Reading text:
↓

Although the title Data Scientist is not mentioned as often as other IT job titles, it has been in the IT world for a while and is becoming more important with the popularity of the Internet and eCommerce. What kind of skills should a data scientist have? It could be a long list, but I think a data scientist at least needs to be good at:
- Storytelling on some subjects
- Understanding on the structured and unstructured data
- Modeling the data in a traditional way such as EDW, or a modern way like Hadoop
- Statistical analysis and math knowledge
- Broader knowledge on modern data platforms like Hadoop, Spark, NoSQL
- Open-mindedness and a curiosity about new things
Also, to some extent, it is mandatory for this role to know about some programming languages such as Java, Perl, Python and Scala, etc. In general, it could be a combination of each core skill in analyzing, computation, math and engineering.
The language of Matlab and R are very good choices for the data statistical engineer. R language is dedicated in statistical computing and graphics that contain many built-in and customized packages. It operates on vector, data frame and array and provides many math statistical functions.
In a previous post regarding RHadoop, I talked about the RHadoop, a standalone project to bring R and Hadoop together. This enables people to make use of a distributed computing engine in the R environment.

↑

Data:
↓

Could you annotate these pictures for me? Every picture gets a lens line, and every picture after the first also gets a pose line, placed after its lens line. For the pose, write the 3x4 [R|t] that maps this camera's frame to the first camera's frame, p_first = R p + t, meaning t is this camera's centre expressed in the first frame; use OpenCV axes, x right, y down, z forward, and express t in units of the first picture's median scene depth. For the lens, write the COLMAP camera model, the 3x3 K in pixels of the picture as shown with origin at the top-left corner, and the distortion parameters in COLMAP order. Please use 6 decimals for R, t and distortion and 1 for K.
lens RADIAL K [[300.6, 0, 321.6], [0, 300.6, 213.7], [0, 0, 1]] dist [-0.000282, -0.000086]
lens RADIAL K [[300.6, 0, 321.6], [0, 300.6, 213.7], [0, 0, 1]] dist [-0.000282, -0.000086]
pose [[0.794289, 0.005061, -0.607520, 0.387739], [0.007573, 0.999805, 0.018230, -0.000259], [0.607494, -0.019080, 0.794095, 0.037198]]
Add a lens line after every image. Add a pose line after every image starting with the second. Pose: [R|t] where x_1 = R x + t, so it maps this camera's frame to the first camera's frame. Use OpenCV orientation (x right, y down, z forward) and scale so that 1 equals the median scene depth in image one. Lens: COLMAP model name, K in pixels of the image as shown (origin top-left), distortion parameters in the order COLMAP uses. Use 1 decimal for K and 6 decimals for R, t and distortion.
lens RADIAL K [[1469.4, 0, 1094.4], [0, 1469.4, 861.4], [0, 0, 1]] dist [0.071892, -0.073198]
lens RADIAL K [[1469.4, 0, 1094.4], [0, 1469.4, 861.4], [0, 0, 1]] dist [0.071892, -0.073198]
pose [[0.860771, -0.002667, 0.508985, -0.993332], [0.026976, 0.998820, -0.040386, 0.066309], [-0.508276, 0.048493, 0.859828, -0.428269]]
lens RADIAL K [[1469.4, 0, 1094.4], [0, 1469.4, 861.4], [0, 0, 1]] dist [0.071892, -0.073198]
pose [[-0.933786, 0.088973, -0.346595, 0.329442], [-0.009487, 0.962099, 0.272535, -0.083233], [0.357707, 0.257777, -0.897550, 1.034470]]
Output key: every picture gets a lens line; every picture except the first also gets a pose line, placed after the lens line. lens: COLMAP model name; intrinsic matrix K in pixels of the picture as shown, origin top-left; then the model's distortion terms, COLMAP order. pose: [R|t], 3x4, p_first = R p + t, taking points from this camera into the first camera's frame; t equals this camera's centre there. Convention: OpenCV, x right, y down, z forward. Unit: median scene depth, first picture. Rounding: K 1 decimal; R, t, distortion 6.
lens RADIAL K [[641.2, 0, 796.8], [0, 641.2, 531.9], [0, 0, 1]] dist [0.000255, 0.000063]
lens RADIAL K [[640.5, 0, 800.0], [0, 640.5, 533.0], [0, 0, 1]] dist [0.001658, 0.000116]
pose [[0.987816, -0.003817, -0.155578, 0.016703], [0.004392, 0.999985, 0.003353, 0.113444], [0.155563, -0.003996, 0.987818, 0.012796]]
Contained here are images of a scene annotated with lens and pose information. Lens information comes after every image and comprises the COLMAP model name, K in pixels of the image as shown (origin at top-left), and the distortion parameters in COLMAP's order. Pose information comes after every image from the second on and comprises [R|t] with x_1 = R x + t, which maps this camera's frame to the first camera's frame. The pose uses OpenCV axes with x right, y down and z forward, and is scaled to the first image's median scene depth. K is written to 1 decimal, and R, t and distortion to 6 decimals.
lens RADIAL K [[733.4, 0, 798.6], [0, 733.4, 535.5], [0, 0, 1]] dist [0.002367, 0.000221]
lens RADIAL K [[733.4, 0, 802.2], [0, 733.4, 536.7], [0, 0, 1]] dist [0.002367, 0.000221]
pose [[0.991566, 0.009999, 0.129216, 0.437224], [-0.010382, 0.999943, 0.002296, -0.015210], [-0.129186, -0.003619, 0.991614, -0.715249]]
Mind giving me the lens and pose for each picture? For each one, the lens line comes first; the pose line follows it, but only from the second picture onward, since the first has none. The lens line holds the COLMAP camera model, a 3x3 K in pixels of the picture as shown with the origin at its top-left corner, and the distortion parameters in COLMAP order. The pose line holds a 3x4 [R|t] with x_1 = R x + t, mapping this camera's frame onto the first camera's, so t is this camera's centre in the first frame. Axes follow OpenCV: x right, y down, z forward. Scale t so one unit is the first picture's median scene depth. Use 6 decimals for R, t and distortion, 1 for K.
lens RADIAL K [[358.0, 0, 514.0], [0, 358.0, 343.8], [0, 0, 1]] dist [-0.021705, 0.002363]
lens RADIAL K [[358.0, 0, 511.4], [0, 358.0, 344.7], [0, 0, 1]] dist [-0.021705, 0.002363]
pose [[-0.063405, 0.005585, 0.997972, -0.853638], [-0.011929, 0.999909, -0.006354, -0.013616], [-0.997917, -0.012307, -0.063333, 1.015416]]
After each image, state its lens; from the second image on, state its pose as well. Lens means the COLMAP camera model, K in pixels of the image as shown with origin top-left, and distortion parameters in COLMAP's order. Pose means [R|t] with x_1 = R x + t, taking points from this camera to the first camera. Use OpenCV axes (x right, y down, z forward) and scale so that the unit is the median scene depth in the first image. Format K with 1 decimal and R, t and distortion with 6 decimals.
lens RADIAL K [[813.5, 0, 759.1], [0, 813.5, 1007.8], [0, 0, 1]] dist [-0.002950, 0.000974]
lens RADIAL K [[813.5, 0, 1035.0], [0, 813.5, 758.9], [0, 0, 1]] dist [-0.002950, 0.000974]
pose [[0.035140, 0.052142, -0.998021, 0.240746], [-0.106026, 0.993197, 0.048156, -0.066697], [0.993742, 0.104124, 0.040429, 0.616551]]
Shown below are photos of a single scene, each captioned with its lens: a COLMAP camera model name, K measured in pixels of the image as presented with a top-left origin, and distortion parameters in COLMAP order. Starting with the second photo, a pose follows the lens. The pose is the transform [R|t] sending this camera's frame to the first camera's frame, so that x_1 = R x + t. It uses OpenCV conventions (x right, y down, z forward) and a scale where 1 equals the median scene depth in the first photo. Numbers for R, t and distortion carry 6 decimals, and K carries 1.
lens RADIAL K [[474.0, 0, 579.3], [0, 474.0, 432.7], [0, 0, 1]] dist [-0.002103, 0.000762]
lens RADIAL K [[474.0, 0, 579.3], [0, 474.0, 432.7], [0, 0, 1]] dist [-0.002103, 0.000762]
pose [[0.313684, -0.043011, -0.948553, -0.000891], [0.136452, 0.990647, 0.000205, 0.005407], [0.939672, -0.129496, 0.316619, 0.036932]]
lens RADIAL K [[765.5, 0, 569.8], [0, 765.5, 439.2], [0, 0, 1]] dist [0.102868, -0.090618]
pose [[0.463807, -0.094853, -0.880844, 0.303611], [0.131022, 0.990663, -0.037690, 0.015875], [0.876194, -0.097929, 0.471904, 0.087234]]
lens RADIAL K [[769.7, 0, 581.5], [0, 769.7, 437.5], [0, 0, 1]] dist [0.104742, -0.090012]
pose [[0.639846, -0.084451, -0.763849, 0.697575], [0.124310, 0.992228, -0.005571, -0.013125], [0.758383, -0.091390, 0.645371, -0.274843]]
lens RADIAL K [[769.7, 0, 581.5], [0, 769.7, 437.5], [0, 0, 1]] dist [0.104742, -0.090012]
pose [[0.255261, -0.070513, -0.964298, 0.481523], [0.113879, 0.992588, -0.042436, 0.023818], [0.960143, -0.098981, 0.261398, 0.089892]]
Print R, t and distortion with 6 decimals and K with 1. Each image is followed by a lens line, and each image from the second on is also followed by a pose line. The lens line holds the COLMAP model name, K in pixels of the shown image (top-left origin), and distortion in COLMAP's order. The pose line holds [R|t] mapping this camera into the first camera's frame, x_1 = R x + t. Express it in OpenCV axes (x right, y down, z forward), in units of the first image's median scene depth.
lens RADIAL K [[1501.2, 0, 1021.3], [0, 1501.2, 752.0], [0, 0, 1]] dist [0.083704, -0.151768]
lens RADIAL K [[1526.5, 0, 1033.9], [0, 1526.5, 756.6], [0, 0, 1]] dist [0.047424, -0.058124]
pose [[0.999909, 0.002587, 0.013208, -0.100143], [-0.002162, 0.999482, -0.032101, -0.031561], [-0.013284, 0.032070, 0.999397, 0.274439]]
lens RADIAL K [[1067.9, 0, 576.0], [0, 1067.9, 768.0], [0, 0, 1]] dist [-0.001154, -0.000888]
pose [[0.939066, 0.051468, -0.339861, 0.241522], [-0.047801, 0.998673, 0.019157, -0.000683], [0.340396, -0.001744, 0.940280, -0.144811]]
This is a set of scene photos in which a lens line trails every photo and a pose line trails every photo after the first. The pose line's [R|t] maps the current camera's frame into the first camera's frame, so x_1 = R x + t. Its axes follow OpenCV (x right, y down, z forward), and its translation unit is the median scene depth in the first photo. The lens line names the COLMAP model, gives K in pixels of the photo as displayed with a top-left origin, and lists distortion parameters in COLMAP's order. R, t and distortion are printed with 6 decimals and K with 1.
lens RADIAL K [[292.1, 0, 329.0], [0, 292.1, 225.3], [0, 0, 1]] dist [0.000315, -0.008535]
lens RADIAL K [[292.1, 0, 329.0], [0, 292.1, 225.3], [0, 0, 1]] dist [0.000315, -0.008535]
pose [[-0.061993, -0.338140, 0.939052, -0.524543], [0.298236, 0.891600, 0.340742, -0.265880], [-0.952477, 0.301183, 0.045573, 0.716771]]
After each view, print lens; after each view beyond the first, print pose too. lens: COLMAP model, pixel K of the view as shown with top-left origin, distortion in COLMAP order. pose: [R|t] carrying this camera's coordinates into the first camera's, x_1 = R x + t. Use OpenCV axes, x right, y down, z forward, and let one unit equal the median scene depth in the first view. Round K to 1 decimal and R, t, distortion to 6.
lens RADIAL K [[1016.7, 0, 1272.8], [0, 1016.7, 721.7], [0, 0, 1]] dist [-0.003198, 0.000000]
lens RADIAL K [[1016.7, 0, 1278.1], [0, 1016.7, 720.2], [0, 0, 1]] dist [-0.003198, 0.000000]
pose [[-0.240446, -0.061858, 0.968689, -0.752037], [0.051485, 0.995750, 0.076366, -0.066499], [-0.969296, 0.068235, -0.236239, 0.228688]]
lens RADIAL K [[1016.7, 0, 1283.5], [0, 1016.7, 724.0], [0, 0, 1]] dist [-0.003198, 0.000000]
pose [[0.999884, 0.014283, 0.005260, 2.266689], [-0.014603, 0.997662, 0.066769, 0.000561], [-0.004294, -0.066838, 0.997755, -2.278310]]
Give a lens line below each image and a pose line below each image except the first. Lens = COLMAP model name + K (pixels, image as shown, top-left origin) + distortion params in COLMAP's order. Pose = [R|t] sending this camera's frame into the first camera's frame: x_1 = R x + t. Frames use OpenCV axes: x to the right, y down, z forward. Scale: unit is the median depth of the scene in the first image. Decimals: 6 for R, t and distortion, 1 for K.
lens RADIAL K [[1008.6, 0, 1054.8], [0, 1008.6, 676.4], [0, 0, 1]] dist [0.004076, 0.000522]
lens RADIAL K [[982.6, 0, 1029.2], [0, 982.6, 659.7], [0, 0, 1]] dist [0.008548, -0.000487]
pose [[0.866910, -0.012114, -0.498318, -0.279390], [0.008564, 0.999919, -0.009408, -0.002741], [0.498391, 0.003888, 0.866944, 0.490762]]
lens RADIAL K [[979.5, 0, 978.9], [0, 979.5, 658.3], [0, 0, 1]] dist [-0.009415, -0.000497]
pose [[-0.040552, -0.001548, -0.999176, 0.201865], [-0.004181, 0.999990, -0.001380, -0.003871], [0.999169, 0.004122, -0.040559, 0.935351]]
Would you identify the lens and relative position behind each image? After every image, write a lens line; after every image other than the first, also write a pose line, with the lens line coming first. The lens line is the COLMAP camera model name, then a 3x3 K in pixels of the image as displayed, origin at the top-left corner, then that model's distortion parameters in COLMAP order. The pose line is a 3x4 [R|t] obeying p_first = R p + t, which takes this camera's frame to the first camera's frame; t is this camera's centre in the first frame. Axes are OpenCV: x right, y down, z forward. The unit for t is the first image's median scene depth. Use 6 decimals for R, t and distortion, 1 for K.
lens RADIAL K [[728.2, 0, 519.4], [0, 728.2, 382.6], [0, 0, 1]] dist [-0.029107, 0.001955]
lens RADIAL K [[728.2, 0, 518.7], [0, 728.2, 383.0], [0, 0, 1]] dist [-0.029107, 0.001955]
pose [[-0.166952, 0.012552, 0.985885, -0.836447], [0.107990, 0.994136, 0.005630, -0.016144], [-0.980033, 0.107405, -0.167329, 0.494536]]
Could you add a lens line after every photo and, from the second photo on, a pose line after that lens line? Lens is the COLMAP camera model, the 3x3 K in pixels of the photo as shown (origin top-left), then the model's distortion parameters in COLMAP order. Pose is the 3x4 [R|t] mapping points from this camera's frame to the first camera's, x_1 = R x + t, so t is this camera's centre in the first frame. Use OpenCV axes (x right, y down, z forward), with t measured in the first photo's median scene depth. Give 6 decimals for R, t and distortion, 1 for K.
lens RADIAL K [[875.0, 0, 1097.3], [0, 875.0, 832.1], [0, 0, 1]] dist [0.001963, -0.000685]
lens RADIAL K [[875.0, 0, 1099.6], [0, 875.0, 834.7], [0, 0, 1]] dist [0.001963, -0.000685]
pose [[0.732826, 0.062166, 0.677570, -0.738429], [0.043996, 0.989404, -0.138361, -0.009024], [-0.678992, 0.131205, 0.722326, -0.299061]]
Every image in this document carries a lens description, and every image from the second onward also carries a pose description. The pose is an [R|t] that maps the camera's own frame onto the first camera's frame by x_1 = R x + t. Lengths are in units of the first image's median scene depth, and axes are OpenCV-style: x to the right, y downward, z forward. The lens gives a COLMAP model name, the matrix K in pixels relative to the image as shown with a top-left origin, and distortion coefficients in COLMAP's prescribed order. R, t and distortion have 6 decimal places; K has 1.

↑

About this task:
In the text about data scientist skills, what two things does the RHadoop project bring together?

Result below:
R and Hadoop.